As this clip from Gilmore Girls demonstrates, "wallowing" is very important when you are going through emotional pain and without it, it's very hard to move on and get back to living your life in a productive, joyful, confident way:
So I believe we need to stop shaming and framing things as always unhealthy such as ice cream, other "junk" foods, alcohol, caffeine, marijuana, masturbation, buying expensive clothes, or other materialistic treats that people buy or use - things that bring people comfort and healing in down times.
(Note, 2021/04/02: I think this mother-daughter relationship between Lorelai and Rory is a textbook example of enmeshment as are many other relationships in Gilmore Girls and I don't like the manipulation tactics Lorelai uses in this scene but I think her points on "wallowing" are good.)
But there comes a point in time when we need to stop the wallowing process. Heavily consuming things may make pain go away temporarily and help you release your emotions but it won't help long-term.

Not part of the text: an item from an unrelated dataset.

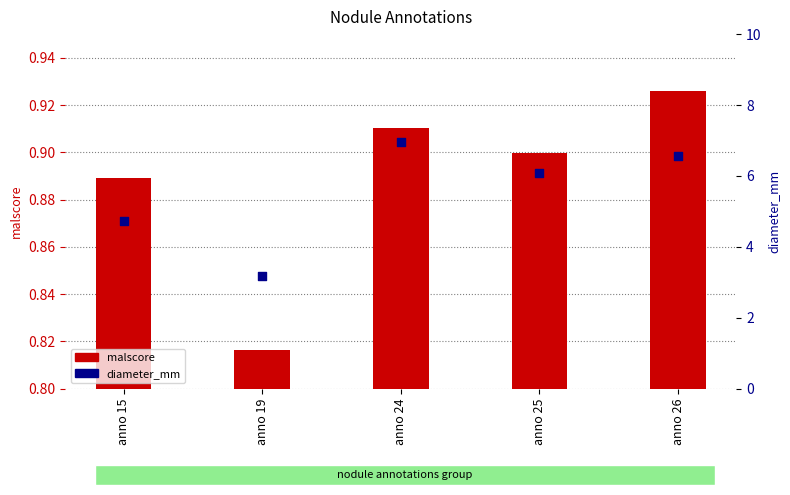

Which series reaches the minimum Y coordinate?

malscore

These are all just different forms of medications to dull pain when it's needed but just like actual pain-killers one gets from a pharmacy, it's not good if one becomes reliant on them. These things are not needed to live a healthy life when one is emotionally stable and they can contribute to feelings of meaninglessness, boredom, and apathy when we put all our hope and joy into consuming and dopamine rushes from these things rather than getting dopamine rushes from doing hard work that contributes to the betterment of our own lives, or the communities we live in.
So that's why as I mentioned in Purpose Pt. 2, I don't think things like Amazon, big-box stores, fast-food, streaming services, pornography, hookup-culture, smartphones, social media are good for our society because their are inherently built to perpetually live in a state that should be saved exclusively for times we need to wallow (on the other hand though they make things cheaper for those who need to wallow so they aren't financially burdened in addition to whatever pain they're going through).
This being said, I think we all have different emotional pains and stresses on a daily basis so regularly building in times to your day or week to indulge in treats and sensory pleasures for most human beings is necessary and healthy. It's just the binging and the careless consuming that happens in a "wallowing" process that isn't healthy to stay in forever.
I'm still trying to figure all this out for myself. It's hard because there are people with such extreme opinions in both the consumerism and materialism is good side (i.e. corporations, business-owners, advertising, consumers with "YOLO" mindset) and on the other side that believe all material things and even our own bodies are inherently bad (i.e. most strands of Christianity and other religions).
But I feel like through doing a lot of self-reflection, I'm coming to a good, balanced approach to all this myself.